• **Work to be completed**: Word for word, restate the records that follow.

Data provided Start Marker

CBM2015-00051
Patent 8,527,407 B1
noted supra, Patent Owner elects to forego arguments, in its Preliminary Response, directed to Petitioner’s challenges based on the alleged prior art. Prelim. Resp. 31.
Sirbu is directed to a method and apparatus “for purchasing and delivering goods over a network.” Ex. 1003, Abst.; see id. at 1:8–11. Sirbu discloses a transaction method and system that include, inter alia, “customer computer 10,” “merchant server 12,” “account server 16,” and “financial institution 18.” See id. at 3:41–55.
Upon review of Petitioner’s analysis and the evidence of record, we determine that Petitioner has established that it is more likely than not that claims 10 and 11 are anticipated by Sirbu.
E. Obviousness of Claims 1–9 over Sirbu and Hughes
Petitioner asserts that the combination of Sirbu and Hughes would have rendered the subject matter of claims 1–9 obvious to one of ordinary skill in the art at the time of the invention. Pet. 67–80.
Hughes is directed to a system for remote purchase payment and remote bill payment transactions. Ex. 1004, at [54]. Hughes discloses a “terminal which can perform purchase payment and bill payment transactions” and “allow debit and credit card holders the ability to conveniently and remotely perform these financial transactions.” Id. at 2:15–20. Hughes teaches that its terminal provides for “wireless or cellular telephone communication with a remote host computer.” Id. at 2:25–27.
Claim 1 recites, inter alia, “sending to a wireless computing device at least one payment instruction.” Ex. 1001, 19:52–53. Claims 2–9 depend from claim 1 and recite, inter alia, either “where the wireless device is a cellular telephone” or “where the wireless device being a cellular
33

Data provided End Marker

• **Exercise response**:
CBM2015-00051
Patent 8,527,407 B1
noted supra, Patent Owner elects to forego arguments, in its Preliminary Response, directed to Petitioner’s challenges based on the alleged prior art. Prelim. Resp. 31.
Sirbu is directed to a method and apparatus “for purchasing and delivering goods over a network.” Ex. 1003, Abst.; see id. at 1:8–11. Sirbu discloses a transaction method and system that include, inter alia, “customer computer 10,” “merchant server 12,” “account server 16,” and “financial institution 18.” See id. at 3:41–55.
Upon review of Petitioner’s analysis and the evidence of record, we determine that Petitioner has established that it is more likely than not that claims 10 and 11 are anticipated by Sirbu.
E. Obviousness of Claims 1–9 over Sirbu and Hughes
Petitioner asserts that the combination of Sirbu and Hughes would have rendered the subject matter of claims 1–9 obvious to one of ordinary skill in the art at the time of the invention. Pet. 67–80.
Hughes is directed to a system for remote purchase payment and remote bill payment transactions. Ex. 1004, at [54]. Hughes discloses a “terminal which can perform purchase payment and bill payment transactions” and “allow debit and credit card holders the ability to conveniently and remotely perform these financial transactions.” Id. at 2:15–20. Hughes teaches that its terminal provides for “wireless or cellular telephone communication with a remote host computer.” Id. at 2:25–27.
Claim 1 recites, inter alia, “sending to a wireless computing device at least one payment instruction.” Ex. 1001, 19:52–53. Claims 2–9 depend from claim 1 and recite, inter alia, either “where the wireless device is a cellular telephone” or “where the wireless device being a cellular
33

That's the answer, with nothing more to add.